Why it is important to do this review
Anxiety disorders in people with COPD have been shown to increase disability and impair functional status, resulting in an overall reduction in their quality of life (Beck 1988; Weaver 1997). Importantly, the impact of anxiety on these outcomes was shown after adjusting for other potential confounders such as general health status, other medical conditions and COPD severity (Brenes 2003). Kim 2000 reported that anxiety and depression were more strongly related to functional status than the severity of COPD. Co-morbid anxiety in an elderly population with COPD has been suggested as a significant predictor of the frequency of hospital admissions (Yohannes 2000). A recent study has shown that among patients with COPD, anxiety is related to poorer health outcomes including worse submaximal exercise performance, greater risk of self-reported functional limitations and a higher longitudinal risk of COPD exacerbations (Eisner 2010). However, the evidence for treatment of anxiety disorders in COPD is limited, and there are limited data to support the efficacy of medication-only treatments (Borson 1998). The results of a Cochrane review evaluating the effects of pharmacological interventions for anxiety in patients with COPD are inconclusive (Usmani 2011). A feasibility study of antidepressants in this population suggested poor acceptance of antidepressants for various reasons including side-effects and reluctance to take ‘yet another medication’ (Yohannes 2001). Furthermore the association between anxiety/panic and dyspnoea/COPD had been explained by various psychological theories (Clark 1986; Livermore 2010). It is important therefore, to evaluate psychological therapies for the alleviation of these symptoms in patients with COPD.

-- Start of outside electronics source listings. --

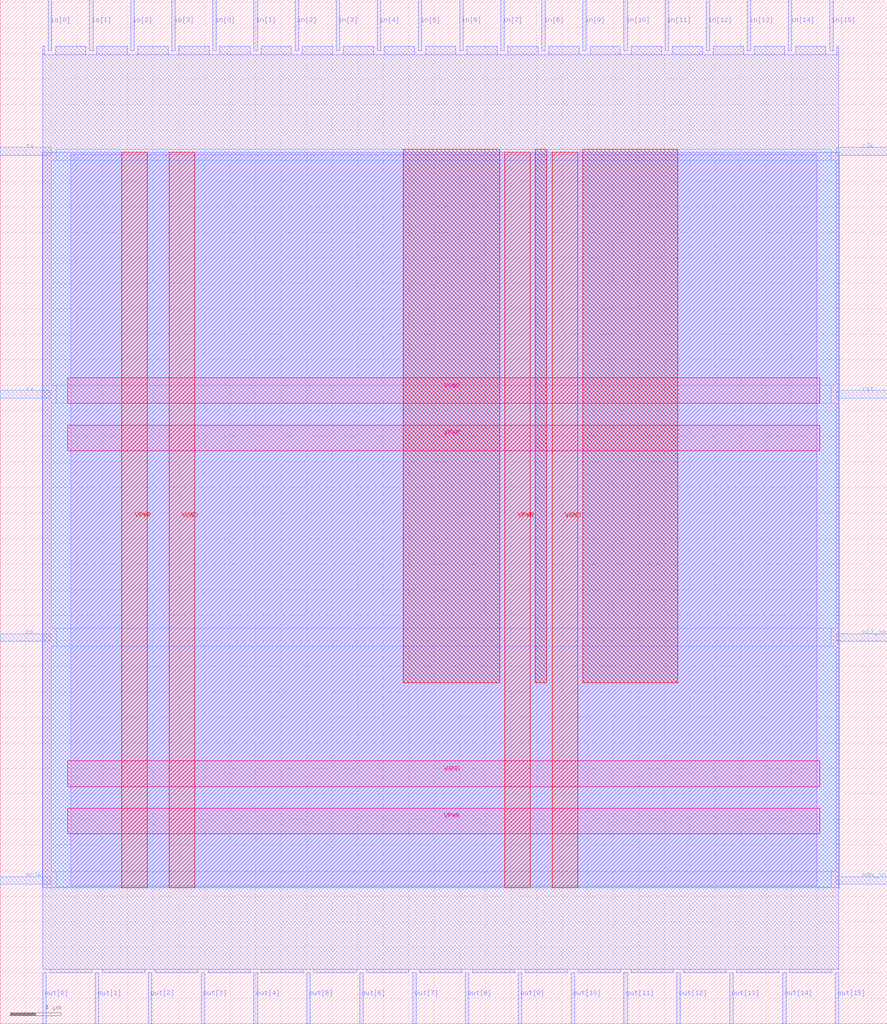
<source format=lef>
VERSION 5.7 ;
  NOWIREEXTENSIONATPIN ON ;
  DIVIDERCHAR "/" ;
  BUSBITCHARS "[]" ;
MACRO mcu
  CLASS BLOCK ;
  FOREIGN mcu ;
  ORIGIN 0.000 0.000 ;
  SIZE 69.470 BY 80.190 ;
  PIN VGND
    DIRECTION INOUT ;
    USE GROUND ;
    PORT
      LAYER met4 ;
        RECT 13.220 10.640 15.220 68.240 ;
    END
    PORT
      LAYER met4 ;
        RECT 43.220 10.640 45.220 68.240 ;
    END
    PORT
      LAYER met5 ;
        RECT 5.280 18.580 64.180 20.580 ;
    END
    PORT
      LAYER met5 ;
        RECT 5.280 48.580 64.180 50.580 ;
    END
  END VGND
  PIN VPWR
    DIRECTION INOUT ;
    USE POWER ;
    PORT
      LAYER met4 ;
        RECT 9.520 10.640 11.520 68.240 ;
    END
    PORT
      LAYER met4 ;
        RECT 39.520 10.640 41.520 68.240 ;
    END
    PORT
      LAYER met5 ;
        RECT 5.280 14.880 64.180 16.880 ;
    END
    PORT
      LAYER met5 ;
        RECT 5.280 44.880 64.180 46.880 ;
    END
  END VPWR
  PIN clk
    DIRECTION INPUT ;
    USE SIGNAL ;
    ANTENNAGATEAREA 0.852000 ;
    PORT
      LAYER met3 ;
        RECT 65.470 68.040 69.470 68.640 ;
    END
  END clk
  PIN cs
    DIRECTION OUTPUT ;
    USE SIGNAL ;
    ANTENNADIFFAREA 0.340600 ;
    PORT
      LAYER met3 ;
        RECT 0.000 29.960 4.000 30.560 ;
    END
  END cs
  PIN in[0]
    DIRECTION INPUT ;
    USE SIGNAL ;
    PORT
      LAYER met2 ;
        RECT 16.650 76.190 16.930 80.190 ;
    END
  END in[0]
  PIN in[10]
    DIRECTION INPUT ;
    USE SIGNAL ;
    PORT
      LAYER met2 ;
        RECT 48.850 76.190 49.130 80.190 ;
    END
  END in[10]
  PIN in[11]
    DIRECTION INPUT ;
    USE SIGNAL ;
    PORT
      LAYER met2 ;
        RECT 52.070 76.190 52.350 80.190 ;
    END
  END in[11]
  PIN in[12]
    DIRECTION INPUT ;
    USE SIGNAL ;
    PORT
      LAYER met2 ;
        RECT 55.290 76.190 55.570 80.190 ;
    END
  END in[12]
  PIN in[13]
    DIRECTION INPUT ;
    USE SIGNAL ;
    PORT
      LAYER met2 ;
        RECT 58.510 76.190 58.790 80.190 ;
    END
  END in[13]
  PIN in[14]
    DIRECTION INPUT ;
    USE SIGNAL ;
    PORT
      LAYER met2 ;
        RECT 61.730 76.190 62.010 80.190 ;
    END
  END in[14]
  PIN in[15]
    DIRECTION INPUT ;
    USE SIGNAL ;
    PORT
      LAYER met2 ;
        RECT 64.950 76.190 65.230 80.190 ;
    END
  END in[15]
  PIN in[1]
    DIRECTION INPUT ;
    USE SIGNAL ;
    PORT
      LAYER met2 ;
        RECT 19.870 76.190 20.150 80.190 ;
    END
  END in[1]
  PIN in[2]
    DIRECTION INPUT ;
    USE SIGNAL ;
    PORT
      LAYER met2 ;
        RECT 23.090 76.190 23.370 80.190 ;
    END
  END in[2]
  PIN in[3]
    DIRECTION INPUT ;
    USE SIGNAL ;
    PORT
      LAYER met2 ;
        RECT 26.310 76.190 26.590 80.190 ;
    END
  END in[3]
  PIN in[4]
    DIRECTION INPUT ;
    USE SIGNAL ;
    PORT
      LAYER met2 ;
        RECT 29.530 76.190 29.810 80.190 ;
    END
  END in[4]
  PIN in[5]
    DIRECTION INPUT ;
    USE SIGNAL ;
    PORT
      LAYER met2 ;
        RECT 32.750 76.190 33.030 80.190 ;
    END
  END in[5]
  PIN in[6]
    DIRECTION INPUT ;
    USE SIGNAL ;
    PORT
      LAYER met2 ;
        RECT 35.970 76.190 36.250 80.190 ;
    END
  END in[6]
  PIN in[7]
    DIRECTION INPUT ;
    USE SIGNAL ;
    PORT
      LAYER met2 ;
        RECT 39.190 76.190 39.470 80.190 ;
    END
  END in[7]
  PIN in[8]
    DIRECTION INPUT ;
    USE SIGNAL ;
    PORT
      LAYER met2 ;
        RECT 42.410 76.190 42.690 80.190 ;
    END
  END in[8]
  PIN in[9]
    DIRECTION INPUT ;
    USE SIGNAL ;
    PORT
      LAYER met2 ;
        RECT 45.630 76.190 45.910 80.190 ;
    END
  END in[9]
  PIN io[0]
    DIRECTION INOUT ;
    USE SIGNAL ;
    ANTENNADIFFAREA 0.601000 ;
    PORT
      LAYER met2 ;
        RECT 3.770 76.190 4.050 80.190 ;
    END
  END io[0]
  PIN io[1]
    DIRECTION INOUT ;
    USE SIGNAL ;
    ANTENNADIFFAREA 0.601000 ;
    PORT
      LAYER met2 ;
        RECT 6.990 76.190 7.270 80.190 ;
    END
  END io[1]
  PIN io[2]
    DIRECTION INOUT ;
    USE SIGNAL ;
    ANTENNADIFFAREA 0.601000 ;
    PORT
      LAYER met2 ;
        RECT 10.210 76.190 10.490 80.190 ;
    END
  END io[2]
  PIN io[3]
    DIRECTION INOUT ;
    USE SIGNAL ;
    ANTENNADIFFAREA 0.601000 ;
    PORT
      LAYER met2 ;
        RECT 13.430 76.190 13.710 80.190 ;
    END
  END io[3]
  PIN out[0]
    DIRECTION OUTPUT ;
    USE SIGNAL ;
    PORT
      LAYER met2 ;
        RECT 3.310 0.000 3.590 4.000 ;
    END
  END out[0]
  PIN out[10]
    DIRECTION OUTPUT ;
    USE SIGNAL ;
    PORT
      LAYER met2 ;
        RECT 44.710 0.000 44.990 4.000 ;
    END
  END out[10]
  PIN out[11]
    DIRECTION OUTPUT ;
    USE SIGNAL ;
    PORT
      LAYER met2 ;
        RECT 48.850 0.000 49.130 4.000 ;
    END
  END out[11]
  PIN out[12]
    DIRECTION OUTPUT ;
    USE SIGNAL ;
    PORT
      LAYER met2 ;
        RECT 52.990 0.000 53.270 4.000 ;
    END
  END out[12]
  PIN out[13]
    DIRECTION OUTPUT ;
    USE SIGNAL ;
    PORT
      LAYER met2 ;
        RECT 57.130 0.000 57.410 4.000 ;
    END
  END out[13]
  PIN out[14]
    DIRECTION OUTPUT ;
    USE SIGNAL ;
    PORT
      LAYER met2 ;
        RECT 61.270 0.000 61.550 4.000 ;
    END
  END out[14]
  PIN out[15]
    DIRECTION OUTPUT ;
    USE SIGNAL ;
    PORT
      LAYER met2 ;
        RECT 65.410 0.000 65.690 4.000 ;
    END
  END out[15]
  PIN out[1]
    DIRECTION OUTPUT ;
    USE SIGNAL ;
    PORT
      LAYER met2 ;
        RECT 7.450 0.000 7.730 4.000 ;
    END
  END out[1]
  PIN out[2]
    DIRECTION OUTPUT ;
    USE SIGNAL ;
    PORT
      LAYER met2 ;
        RECT 11.590 0.000 11.870 4.000 ;
    END
  END out[2]
  PIN out[3]
    DIRECTION OUTPUT ;
    USE SIGNAL ;
    PORT
      LAYER met2 ;
        RECT 15.730 0.000 16.010 4.000 ;
    END
  END out[3]
  PIN out[4]
    DIRECTION OUTPUT ;
    USE SIGNAL ;
    PORT
      LAYER met2 ;
        RECT 19.870 0.000 20.150 4.000 ;
    END
  END out[4]
  PIN out[5]
    DIRECTION OUTPUT ;
    USE SIGNAL ;
    PORT
      LAYER met2 ;
        RECT 24.010 0.000 24.290 4.000 ;
    END
  END out[5]
  PIN out[6]
    DIRECTION OUTPUT ;
    USE SIGNAL ;
    PORT
      LAYER met2 ;
        RECT 28.150 0.000 28.430 4.000 ;
    END
  END out[6]
  PIN out[7]
    DIRECTION OUTPUT ;
    USE SIGNAL ;
    PORT
      LAYER met2 ;
        RECT 32.290 0.000 32.570 4.000 ;
    END
  END out[7]
  PIN out[8]
    DIRECTION OUTPUT ;
    USE SIGNAL ;
    PORT
      LAYER met2 ;
        RECT 36.430 0.000 36.710 4.000 ;
    END
  END out[8]
  PIN out[9]
    DIRECTION OUTPUT ;
    USE SIGNAL ;
    PORT
      LAYER met2 ;
        RECT 40.570 0.000 40.850 4.000 ;
    END
  END out[9]
  PIN rst
    DIRECTION INPUT ;
    USE SIGNAL ;
    ANTENNAGATEAREA 0.126000 ;
    PORT
      LAYER met3 ;
        RECT 65.470 49.000 69.470 49.600 ;
    END
  END rst
  PIN rx
    DIRECTION INPUT ;
    USE SIGNAL ;
    PORT
      LAYER met3 ;
        RECT 0.000 49.000 4.000 49.600 ;
    END
  END rx
  PIN scl_io
    DIRECTION OUTPUT ;
    USE SIGNAL ;
    PORT
      LAYER met3 ;
        RECT 65.470 29.960 69.470 30.560 ;
    END
  END scl_io
  PIN sclk
    DIRECTION OUTPUT ;
    USE SIGNAL ;
    ANTENNADIFFAREA 0.340600 ;
    PORT
      LAYER met3 ;
        RECT 0.000 10.920 4.000 11.520 ;
    END
  END sclk
  PIN sda_io
    DIRECTION INOUT ;
    USE SIGNAL ;
    PORT
      LAYER met3 ;
        RECT 65.470 10.920 69.470 11.520 ;
    END
  END sda_io
  PIN tx
    DIRECTION OUTPUT ;
    USE SIGNAL ;
    ANTENNADIFFAREA 0.340600 ;
    PORT
      LAYER met3 ;
        RECT 0.000 68.040 4.000 68.640 ;
    END
  END tx
  OBS
      LAYER li1 ;
        RECT 5.520 10.795 63.940 68.085 ;
      LAYER met1 ;
        RECT 3.290 10.640 65.710 68.240 ;
      LAYER met2 ;
        RECT 3.320 75.910 3.490 76.570 ;
        RECT 4.330 75.910 6.710 76.570 ;
        RECT 7.550 75.910 9.930 76.570 ;
        RECT 10.770 75.910 13.150 76.570 ;
        RECT 13.990 75.910 16.370 76.570 ;
        RECT 17.210 75.910 19.590 76.570 ;
        RECT 20.430 75.910 22.810 76.570 ;
        RECT 23.650 75.910 26.030 76.570 ;
        RECT 26.870 75.910 29.250 76.570 ;
        RECT 30.090 75.910 32.470 76.570 ;
        RECT 33.310 75.910 35.690 76.570 ;
        RECT 36.530 75.910 38.910 76.570 ;
        RECT 39.750 75.910 42.130 76.570 ;
        RECT 42.970 75.910 45.350 76.570 ;
        RECT 46.190 75.910 48.570 76.570 ;
        RECT 49.410 75.910 51.790 76.570 ;
        RECT 52.630 75.910 55.010 76.570 ;
        RECT 55.850 75.910 58.230 76.570 ;
        RECT 59.070 75.910 61.450 76.570 ;
        RECT 62.290 75.910 64.670 76.570 ;
        RECT 65.510 75.910 65.680 76.570 ;
        RECT 3.320 4.280 65.680 75.910 ;
        RECT 3.870 4.000 7.170 4.280 ;
        RECT 8.010 4.000 11.310 4.280 ;
        RECT 12.150 4.000 15.450 4.280 ;
        RECT 16.290 4.000 19.590 4.280 ;
        RECT 20.430 4.000 23.730 4.280 ;
        RECT 24.570 4.000 27.870 4.280 ;
        RECT 28.710 4.000 32.010 4.280 ;
        RECT 32.850 4.000 36.150 4.280 ;
        RECT 36.990 4.000 40.290 4.280 ;
        RECT 41.130 4.000 44.430 4.280 ;
        RECT 45.270 4.000 48.570 4.280 ;
        RECT 49.410 4.000 52.710 4.280 ;
        RECT 53.550 4.000 56.850 4.280 ;
        RECT 57.690 4.000 60.990 4.280 ;
        RECT 61.830 4.000 65.130 4.280 ;
      LAYER met3 ;
        RECT 4.400 67.640 65.070 68.500 ;
        RECT 4.000 50.000 65.470 67.640 ;
        RECT 4.400 48.600 65.070 50.000 ;
        RECT 4.000 30.960 65.470 48.600 ;
        RECT 4.400 29.560 65.070 30.960 ;
        RECT 4.000 11.920 65.470 29.560 ;
        RECT 4.400 10.715 65.070 11.920 ;
      LAYER met4 ;
        RECT 31.575 26.695 39.120 68.505 ;
        RECT 41.920 26.695 42.820 68.505 ;
        RECT 45.620 26.695 53.065 68.505 ;
  END
END mcu
END LIBRARY


</source>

In light of the health burden caused by psychological disorders and the limited evidence supporting treatment options, this review is one of four linked Cochrane reviews that will assess the effects of pharmacological and psychological therapies for the treatment of anxiety and depression in patients with COPD, one of which has already been published (Usmani 2011) and two of which are in progress (Usmani 2013a, Usmani 2013b).